OMG YES YES YES. This.
You win the day in my book.
Okay, have to go have fun on vacation. Enjoy the story!
I’ll post a recap of the song and dance later. Promise.
OMG YES YES YES. This.
You win the day in my book.
Okay, have to go have fun on vacation. Enjoy the story!
I’ll post a recap of the song and dance later. Promise.
Soooooooooo….when are you going to be at WDW this year?? Perhaps something could be arranged…
Haha…I have just had my ESTA through, so I am approved. I am not sure why I sigh a sigh of relief when it comes through.
It’s the creepy photo you put on the sign that makes them not do that. You sitting there, stroking a cat that isn’t there, with that WEIRD look on your face. I mean…dude. :shudder:
Regarding @JuliaMc issue… It would really depend on how sleepy i was at the time for how I would handle it. We’d either get “just go away” Randall or “Oooook, let’s play with this moron” Randall.

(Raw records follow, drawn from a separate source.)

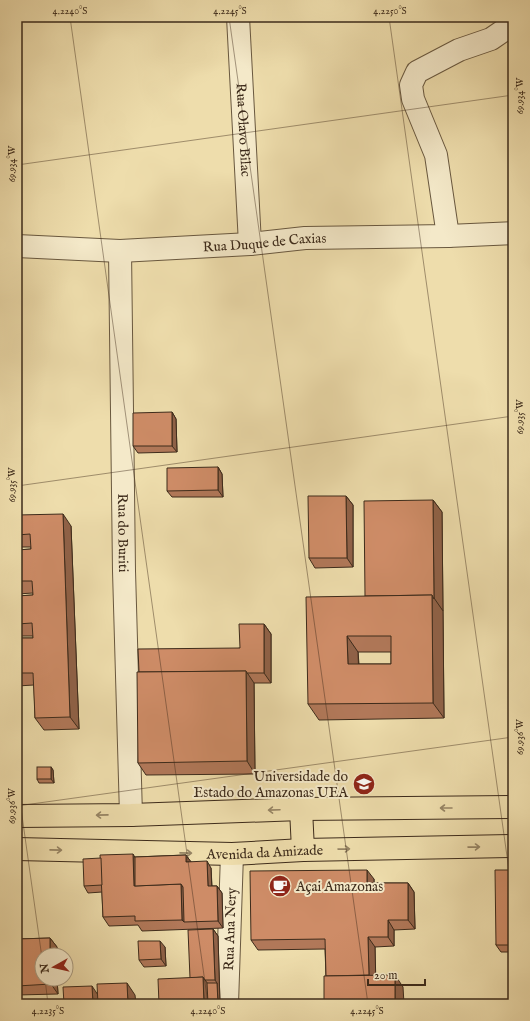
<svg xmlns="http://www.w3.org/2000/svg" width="530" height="1021" font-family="'IM FELL English',serif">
<rect width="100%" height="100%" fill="#eeddac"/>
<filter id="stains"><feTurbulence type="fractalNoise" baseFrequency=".005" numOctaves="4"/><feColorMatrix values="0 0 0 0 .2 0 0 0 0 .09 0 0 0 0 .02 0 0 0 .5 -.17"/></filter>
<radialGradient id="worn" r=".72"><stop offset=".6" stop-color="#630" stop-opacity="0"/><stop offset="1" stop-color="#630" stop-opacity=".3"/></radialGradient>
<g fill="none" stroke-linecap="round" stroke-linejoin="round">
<g stroke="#69583f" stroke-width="24">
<g id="minor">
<path id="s1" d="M238 17 250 244"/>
<polyline points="448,236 436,155 413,99 411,85 417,72 459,50 491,39 513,24"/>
<path id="s2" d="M17 246 120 251 250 244 305 238 448 236 513 233"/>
<path id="s3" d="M120 251 124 571 131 815"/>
<path id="s4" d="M227 1004 232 854"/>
</g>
</g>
<g stroke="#3d2b1b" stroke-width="24">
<g id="major">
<polyline points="301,809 303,850"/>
<polyline points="17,816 131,815 301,809 513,807"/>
<path id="s5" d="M17 849 232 854 303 850 513 846"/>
</g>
</g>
<use href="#minor" stroke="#f4e9c9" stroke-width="22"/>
<use href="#major" stroke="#eeddac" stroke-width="22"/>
</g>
<g fill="#b17859" stroke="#3d2b1b" fill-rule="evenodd">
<polygon points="172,412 176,419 177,452 138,453 133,446"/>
<polygon points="218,467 222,474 223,497 172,497 167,491"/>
<polygon points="346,496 353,505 353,567 315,568 309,558"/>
<path d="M433 500 442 512 444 718 319 720 308 704 365 596ZM358 652H391V664H359Z"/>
<polygon points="17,515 71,526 79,729 44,730 35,718 34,685 17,686 17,638 33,638 33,636 17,636 17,596 33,595 33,593 17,594 17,550 31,549 31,547 17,547"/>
<polygon points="264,624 271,634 271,683 254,683 255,774 146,775 138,763 139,672 240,648"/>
<polygon points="51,767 53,770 54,783 39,783 37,779"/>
<polygon points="186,855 191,862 211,868 212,886 217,886 222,893 223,928 142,931 138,925 109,926 103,917 102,892 88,893 84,886 135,857"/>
<polygon points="513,870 513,952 501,952 496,945"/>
<polygon points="374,879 374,883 408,883 414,892 415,929 394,930 394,946 375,947 375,975 403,987 326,976 325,949 258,950 251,940"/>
<polygon points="213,929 218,936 220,1004 190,978"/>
<polygon points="50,938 57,947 57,955 42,955 42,979 57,979 58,994 17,995 17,939"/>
<polygon points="165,947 166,966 144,967 139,960"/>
</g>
<g fill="#906248" stroke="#3d2b1b">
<polygon points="172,412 176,419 177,452 172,446"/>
<polygon points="218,467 222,474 223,497 218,490"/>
<polygon points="346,496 353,505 353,567 347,558"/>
<polygon points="433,500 442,512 443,611 434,599"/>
<polygon points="63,514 71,526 79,729 70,717"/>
<polygon points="432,595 443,611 444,718 433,703"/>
<polygon points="264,624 271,634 271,683 264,673"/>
<polygon points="347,636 358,652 359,680 348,664"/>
<polygon points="246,671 254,683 255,774 247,761"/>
<polygon points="51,767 53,770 54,783 51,779"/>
<polygon points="133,854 139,864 140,888 134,886"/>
<polygon points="186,855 191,862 186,862"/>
<polygon points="207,861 211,868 212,893 208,886"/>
<polygon points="367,870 374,879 374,893 367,883"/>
<polygon points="408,883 414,892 415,929 408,920"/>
<polygon points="181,884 188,894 184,922 182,920"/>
<polygon points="217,886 222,893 223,928 218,921"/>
<polygon points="388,920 394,930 394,946 388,937"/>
<polygon points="213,929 218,936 220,1004 218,1004 217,983 215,980"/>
<polygon points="368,937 375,947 376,987 369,978"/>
<polygon points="50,938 57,947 57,955 50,955"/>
<polygon points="160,941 165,947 166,966 161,959"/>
<polygon points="395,975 403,987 404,1004 395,1004"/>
<polygon points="203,977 210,987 210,1004 204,1004"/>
<polygon points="51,979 57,979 58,994 51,984"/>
<polygon points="127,983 135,995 136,1004 128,1004"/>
<polygon points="92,986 100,998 101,1004 93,1004"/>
</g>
<g fill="#ce8c67" stroke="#3d2b1b" fill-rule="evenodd">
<polygon points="172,412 172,446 133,446 133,413"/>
<polygon points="218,467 218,490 167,491 167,468"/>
<polygon points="308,496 346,496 347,558 309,558"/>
<polygon points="433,500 434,599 432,595 365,596 364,501"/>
<polygon points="63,514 70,717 35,718 33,673 17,673 17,638 33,638 32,623 17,624 17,596 33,595 32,581 17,581 17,550 31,549 30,534 17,535 17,515"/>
<path d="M432 595 433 703 308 704 306 597ZM347 636H391V664H348Z"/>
<polygon points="239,624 264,624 264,673 247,673 246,671 139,672 138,649 240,648"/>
<polygon points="246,671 247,761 138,763 137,672"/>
<rect x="37" y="767" width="14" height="12"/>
<polygon points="133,854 134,886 181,884 182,920 135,921 135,916 103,917 100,855"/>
<polygon points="186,855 186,862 207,861 208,886 217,886 218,921 184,922 183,887 181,884 135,886 135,857"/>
<polygon points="101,858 102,885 84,886 83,859"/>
<polygon points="367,870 367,883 408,883 408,920 388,920 388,937 368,937 369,975 326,976 325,939 251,940 250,871"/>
<polygon points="495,870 513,870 513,945 496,945"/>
<polygon points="213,929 215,980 205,980 203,977 190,978 188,930"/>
<polygon points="50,938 50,955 42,955 42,979 51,979 51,984 17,986 17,939"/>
<polygon points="138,941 160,941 161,959 139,960"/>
<polygon points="395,975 395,1004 324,1004 324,976"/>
<polygon points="203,977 204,1004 159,1004 158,979"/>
<polygon points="127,983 128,1004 98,1004 97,984"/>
<polygon points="207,983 217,983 218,1004 208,1004"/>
<polygon points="92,986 93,1004 64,1004 63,987"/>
</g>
<defs><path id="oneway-shaft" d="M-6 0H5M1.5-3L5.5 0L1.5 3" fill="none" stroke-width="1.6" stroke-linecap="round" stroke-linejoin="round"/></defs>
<g stroke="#968464">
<use href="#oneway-shaft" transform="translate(446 808) rotate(180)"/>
<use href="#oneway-shaft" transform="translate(274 810) rotate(178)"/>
<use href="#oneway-shaft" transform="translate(102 815) rotate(179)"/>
<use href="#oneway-shaft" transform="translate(474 847) rotate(-1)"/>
<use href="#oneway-shaft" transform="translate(344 849) rotate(-1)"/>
<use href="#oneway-shaft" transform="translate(56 850) rotate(1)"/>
<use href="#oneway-shaft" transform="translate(186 853) rotate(1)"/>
</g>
<path fill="none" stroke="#3d2b1b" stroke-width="1" stroke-opacity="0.45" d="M70 17 208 1004M229 17 368 1004M389 17 513 899M17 165 513 95M17 486 513 416M17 780 42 958M17 806 513 737M45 979 48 1004"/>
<defs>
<g id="university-disc" transform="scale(1.15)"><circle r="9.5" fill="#8f2418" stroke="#f4e9c9"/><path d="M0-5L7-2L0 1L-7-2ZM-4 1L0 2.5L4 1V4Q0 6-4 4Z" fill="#fff"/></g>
<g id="cafe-disc" transform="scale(1.15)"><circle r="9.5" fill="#8f2418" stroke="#f4e9c9"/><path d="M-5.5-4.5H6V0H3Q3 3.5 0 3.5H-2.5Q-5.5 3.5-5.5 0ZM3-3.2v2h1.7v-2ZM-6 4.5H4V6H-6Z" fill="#fff"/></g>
</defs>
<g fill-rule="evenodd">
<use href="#university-disc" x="364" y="784"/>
<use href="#cafe-disc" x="280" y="886"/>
</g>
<g text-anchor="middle" stroke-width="4" stroke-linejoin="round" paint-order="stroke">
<g font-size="14" fill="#3d2b1b" stroke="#f4e9c9">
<text dy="5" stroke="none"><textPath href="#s1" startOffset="113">Rua Olavo Bilac</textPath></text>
<text dy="5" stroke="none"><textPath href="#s2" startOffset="248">Rua Duque de Caxias</textPath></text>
<text dy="5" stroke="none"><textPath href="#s3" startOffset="282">Rua do Buriti</textPath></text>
<text dy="5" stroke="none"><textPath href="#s5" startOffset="248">Avenida da Amizade</textPath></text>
<text dy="5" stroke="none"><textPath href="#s4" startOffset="75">Rua Ana Nery</textPath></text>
</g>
<g font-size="14" fill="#3d2b1b" stroke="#f4e9c9" text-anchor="end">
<text x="348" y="781">Universidade do<tspan x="348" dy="16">Estado do Amazonas UEA</tspan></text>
<text x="296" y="891" text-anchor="start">Açai Amazonas</text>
</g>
</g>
<rect width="530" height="1021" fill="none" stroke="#eeddac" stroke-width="44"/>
<g transform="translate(54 967) rotate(262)"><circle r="19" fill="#f4e9c9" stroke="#ab9d83"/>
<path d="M0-3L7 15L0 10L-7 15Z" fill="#8f2418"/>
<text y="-6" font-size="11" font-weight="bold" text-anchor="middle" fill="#3d2b1b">N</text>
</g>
<path d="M368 979v6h57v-6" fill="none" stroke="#3d2b1b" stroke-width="2"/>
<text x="374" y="979" font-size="12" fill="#3d2b1b" stroke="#f4e9c9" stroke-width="3" paint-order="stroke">20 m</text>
<rect x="22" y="22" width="486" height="977" fill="none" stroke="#3d2b1b" stroke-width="1.5"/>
<g font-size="10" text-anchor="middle" fill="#3d2b1b">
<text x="70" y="14">4.2240°S</text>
<text x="230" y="14">4.2245°S</text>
<text x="390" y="14">4.2250°S</text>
<text transform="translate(519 96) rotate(-90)" y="4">69.934°W</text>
<text transform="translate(11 164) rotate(-90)" y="4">69.934°W</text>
<text transform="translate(519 417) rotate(-90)" y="4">69.935°W</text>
<text transform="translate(11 485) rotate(-90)" y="4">69.935°W</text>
<text transform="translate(519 737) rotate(-90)" y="4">69.936°W</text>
<text transform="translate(11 806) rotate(-90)" y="4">69.936°W</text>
<text x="48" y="1014">4.2235°S</text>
<text x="208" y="1014">4.2240°S</text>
<text x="367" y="1014">4.2245°S</text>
</g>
<rect width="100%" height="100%" filter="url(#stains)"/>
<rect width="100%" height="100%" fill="url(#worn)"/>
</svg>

If it was “Let’s play” there are several different scenarios from there. Off the top of my head, it would be the game “hard of hearing.” Asking the guy to continually repeat his demands, over and over because the door was just blocking all sound. This has the added benefit of having him possibly completely losing his crap in the hallway (more than already).
“Keep it clown? Why would we want clowns in there? What?”
There’s also the anonymous through-the-door-survey: where you ask him his experience to the amount of noise you’ve been accused of making. “So on a scale of 1-5, 5 being the most agreeable, do you think the kids in here should be drinking Jack Daniels? 1…ok… what if it was Sangria? Interesting…”
Finally there’s the “responding in only Disney quotes/songs/titles”
Hmmmm……
To the @JuliaMc situation.
How loud could you have been sitting in bed? Jumping around is one thing. Slamming into walls. Moshing, perhaps. Headbanging. Skanking (Any late 90s ska fans out there? No? Just me?). But just hanging out in bed? Relax, Naked Dude.
If you want to stay up until midnight in The Most Exhausting Place on Earth, that’s your prerogative. This guy should have called the front desk and not bothered you. Also, for his own safety, what if you were a maniac? Stupid.
Sorry this happened. Glad you’re moving from there.
Yyyyyeah I pretty much knew anything I was going to type was going to be a turn of phrase
You shoulda seen what I decided NOT to type
I breathe a sigh of relief too! I haven’t applied yet for this year, I’m hoping I might get 2 trips on the same one though I probably won’t.
So a little update for y’all.
Security went and visited my new friend this morning.
He stated he was locked out of his room and it was a case of mistaken room number.
I let them know that was incorrect.
The plot thickens!
His DW is going to strangle him!
Someone remind me to tell you all a hilarious story about this when Calvin and I get back from our walk.
Never, I mean NEVER open the door in a situation like this, and call front desk immediately. (so pretty much what you did LOL)
However, if it happened to me I would open the door and jump kick the offender in the throat !!!
I think if I tried that, I’d end up more injured than the intruder!
Hahahaha me too most likely. Or if I’m very lucky, while aiming at the throat I would actually hit the crotch and still get the hoped-for results LOL
Probably. Because I know the resort staff will follow up. I’m kind of a special person, and magical things happen when I open my mouth.
HahaHaha.
Not really. But.
There’s nothing I dislike more than someone telling false stories. Be honest. Dishonesty is my biggest pet peeve, I will make a hard stand on principle in situations like this!!
And no, I would never OPEN my room door. Yikes!
So… he thought he was knocking on his own door and telling himself to be quiet?
I’m betting Mousekeeping finds empty tequila bottles in his trash.
I wonder if it’s only me or if a lot of you guys would agree on this. When I go to Disney, I ‘‘adapt’’ my behavior as much as I can to be appropriate for a family place. I don’t get drunk, I don’t swear, I don’t walk around half naked, I don’t yell. I would not like for my son to see bad behavior and so I do my best to avoid other people’s kids seeing me displaying bad behavior.
I like having fun and I can be as stupid as the next guy if we’re a bunch of bros in Vegas, but there’s a time and place for everything, right ?
The Effects of Tequila by Number of Shots
(18 hours later) I’m bad at lying.
I don’t think Vegas is fun at all. I should know. I was there, once, when I was like 12. We drove through on our way to California, and just wanted to see what it looked like (in daytime…because, well, we were literally just passing through). We stopped in a K-Mart, where I was intrigued by the numerous slot machines at the check-outs. So, while my parents were paying for whatever it was they were buying, I was watching some guy play a slot machine. That is, until a K-Mart employee came over and told me I had no business over by those machines. It’s illegal for me to be there!
I’ve never cared for the place ever since!